Mittwoch, 07.08.2019

Ein Leben ohne Katze ist möglich, aber doof

Leserbrief

Goslar. Am 8. August ist Weltkatzentag. Zu diesem Anlass gibt eine Expertin vom Tierheim Goslar Tipps für junge Katzenfans, die sich das erste eigene Haustier anschaffen möchten.

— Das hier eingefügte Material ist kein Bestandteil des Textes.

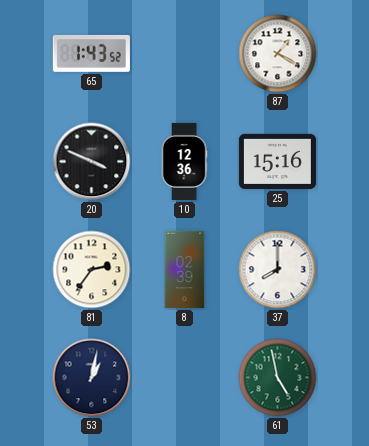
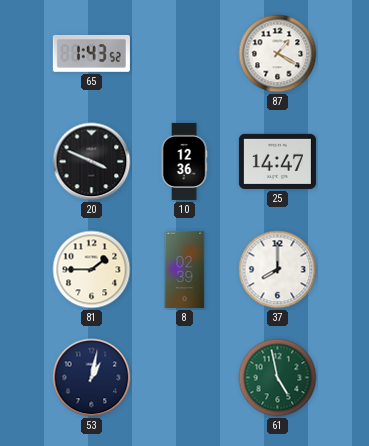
25: 15:16 -> 14:47
81: 2:36 -> 1:45
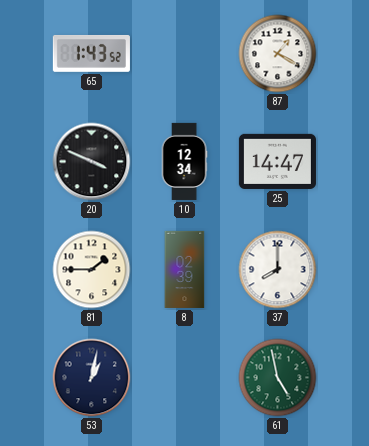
10: 12:36 -> 12:34
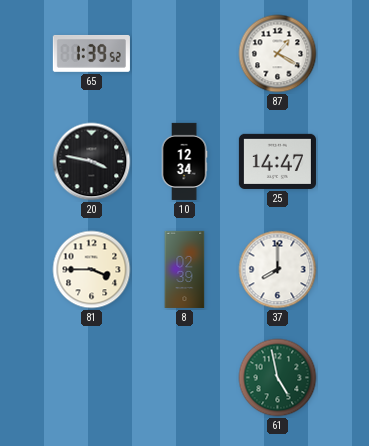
65: 1:43 -> 1:39
20: 3:49 -> 3:47
81: 1:45 -> 3:45
53: 1:02 -> none
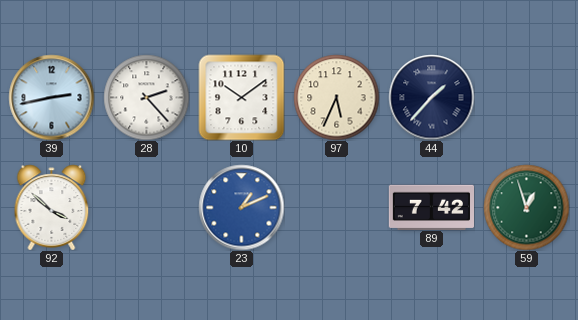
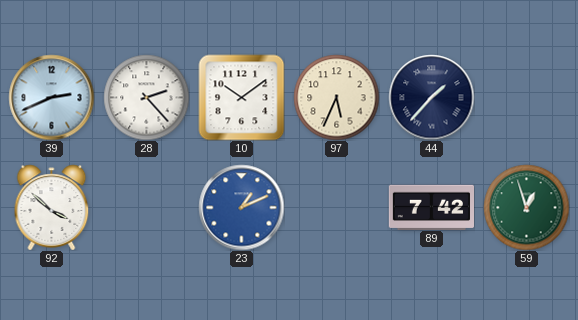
39: 2:43 -> 2:41
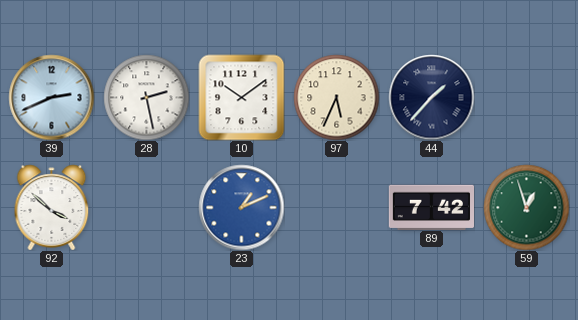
28: 2:23 -> 2:28
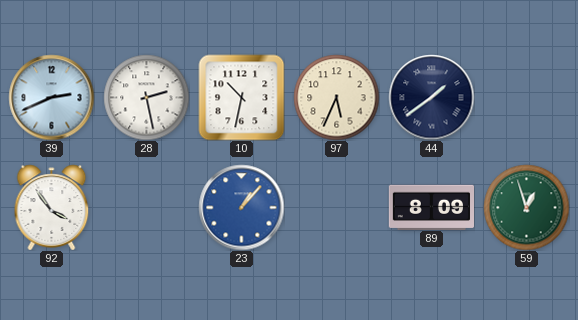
10: 10:09 -> 10:32
44: 1:37 -> 1:39
92: 3:52 -> 3:54
23: 1:11 -> 1:07
89: 7:42 -> 8:09
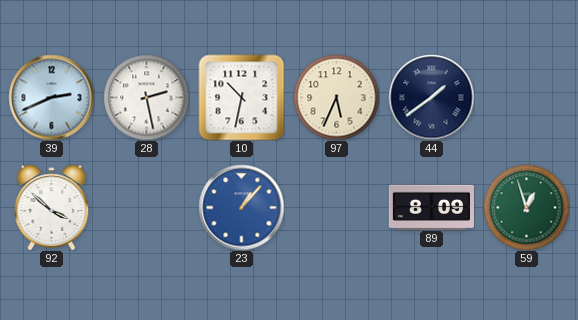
92: 3:54 -> 3:52
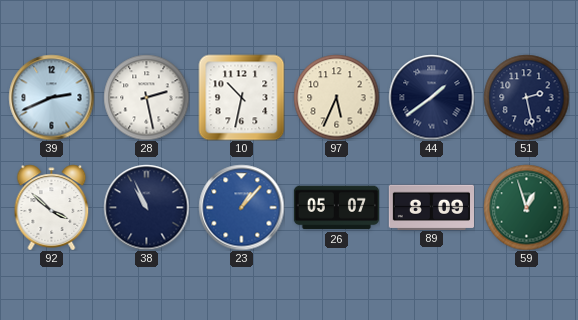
51: none -> 2:28
38: none -> 10:56
26: none -> 05:07
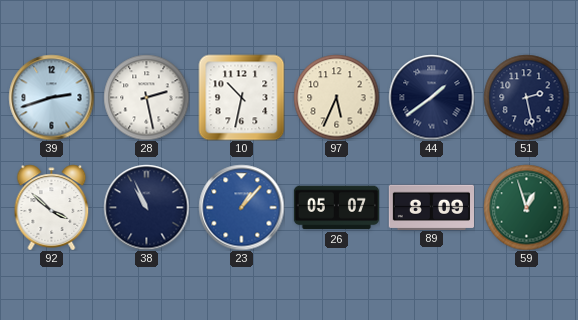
39: 2:41 -> 2:42
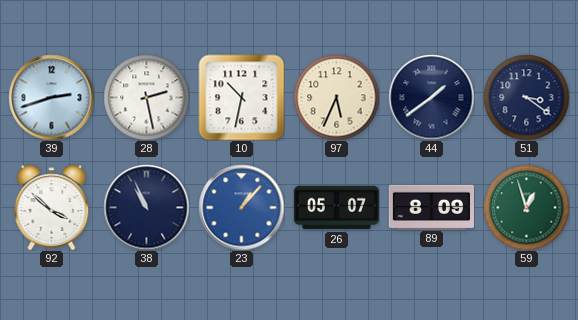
51: 2:28 -> 3:21
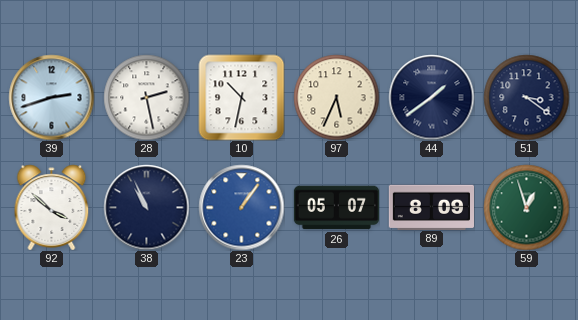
23: 1:07 -> 1:06
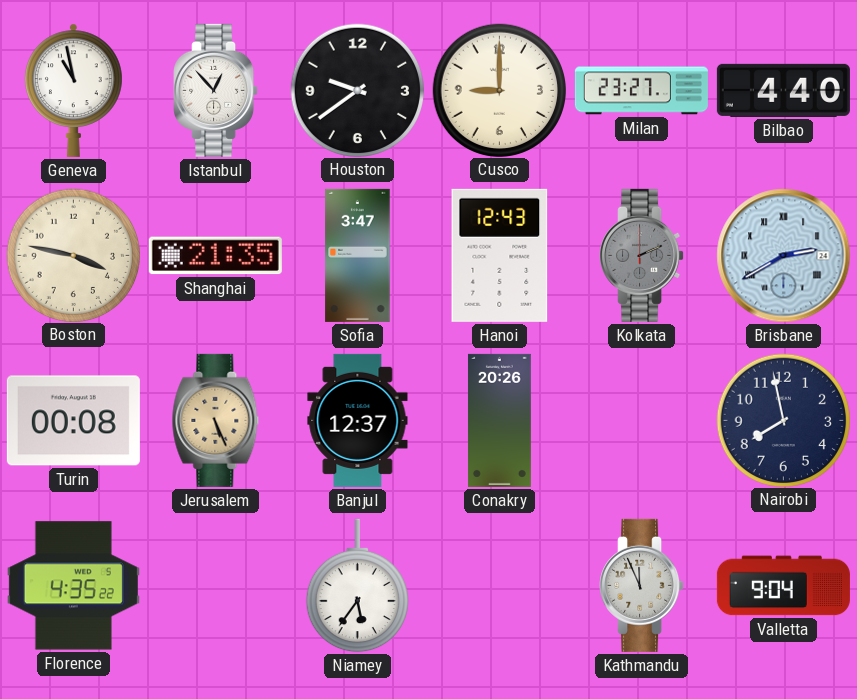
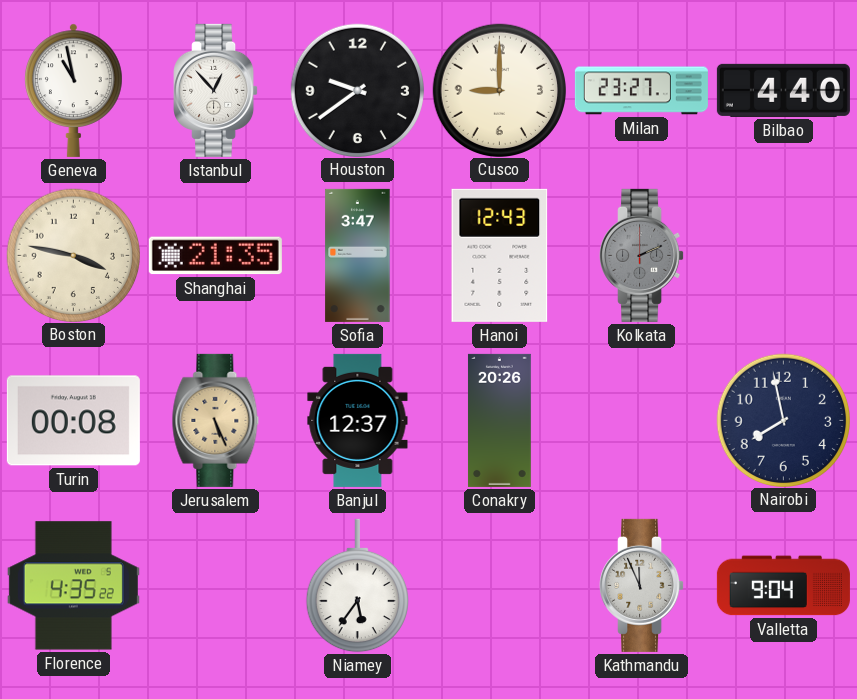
Brisbane: 2:40 -> none
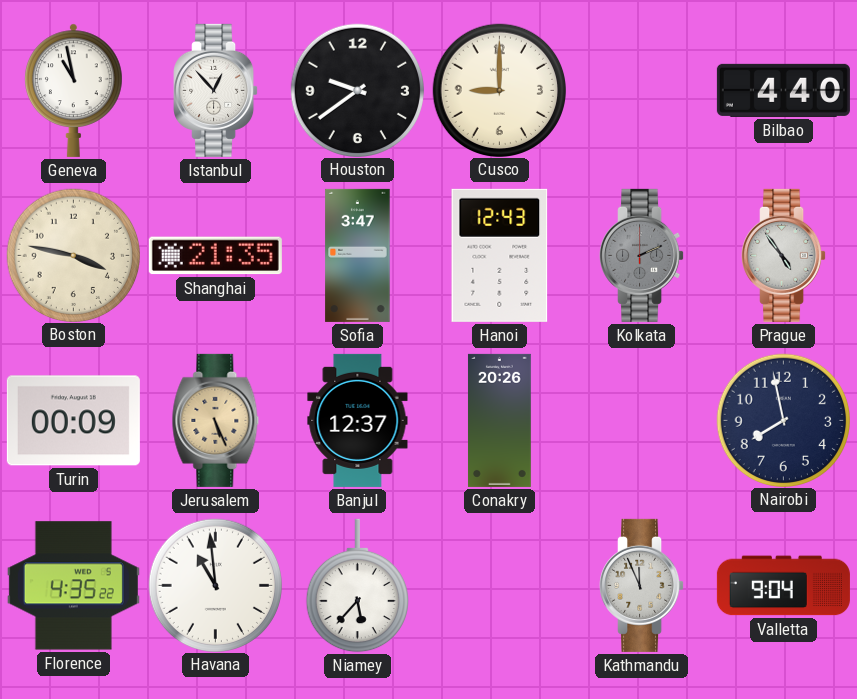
Milan: 23:27 -> none
Prague: none -> 4:54
Turin: 00:08 -> 00:09
Havana: none -> 10:59
Niamey: 5:36 -> 5:37
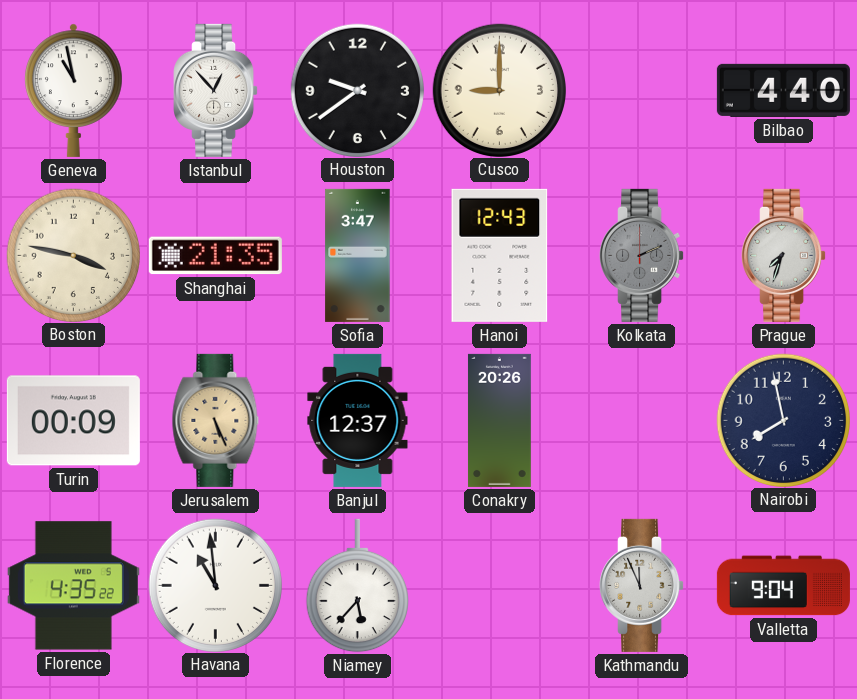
Prague: 4:54 -> 7:33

Mieze, Fellnase, Dicker oder Chef – neben ihren tatsächlichen Namen haben Katzen oft auch noch Spitznamen. Beide Kategorien haben eines gemeinsam: Der samtpfotige Stuben-Diktator hört nur drauf, wenn’s ihm gefällt. Dass Katzen eben einen eigenen Kopf haben, ist bekannt. Da aber nicht jeder Katzenfreund das Glück hat, mit Haustieren aufwachsen zu können, legen sich viele spätestens in der ersten eigenen Wohnung tierische Mitbewohner zu. Was dabei auf sie zukommt, ist vielen nicht bewusst.

Es gibt viel zu beachten

„So ein Tier verursacht auf jeden Fall Kosten“, sagt Stefanie Pietsch vom Tierheim Goslar. „Zu Futter, Katzenklo und Spielzeug kommen auch Tierarztkosten, fürs Impfen beispielweise. In einigen Gemeinden, so auch in Goslar und Bad Harzburg, besteht für Freigänger – also Katzen, die auch draußen herumlaufen – eine Kastrations- und Chip-Pflicht“, erklärt sie. Da Katzen soziale Tiere sind, sei es auch wichtig auf diese Bedürfnisse zu achten. „Bei reinen Wohnungs-Katzen ist es oft besser, wenn noch eine zweite Katze dabei ist. Allerdings kann man das nicht so pauschal sagen, da jedes Tier einen eigenen Charakter hat. Da gibt es welche, die schätzen die Gesellschaft, während andere auch alleine sehr zufrieden sind“, erklärt Pietsch weiter. Wichtig sei es in jedem Fall, durch Besuche bei Züchtern oder im Tierheim herauszufinden, welcher Typ Katze überhaupt zu einem passt, bevor man sich ein Tier ins Haus holt. Natürlich könnte kaum jemand zu niedlichen kleinen Kitten „Nein“ sagen, aber viele Neu-Dosenöffner könnten auch von erwachsenen Katzen den richtigen Umgang mit den beliebten Stubentigern lernen. Denn kleine Katzen seien oft mehr Arbeit als ausgewachsene.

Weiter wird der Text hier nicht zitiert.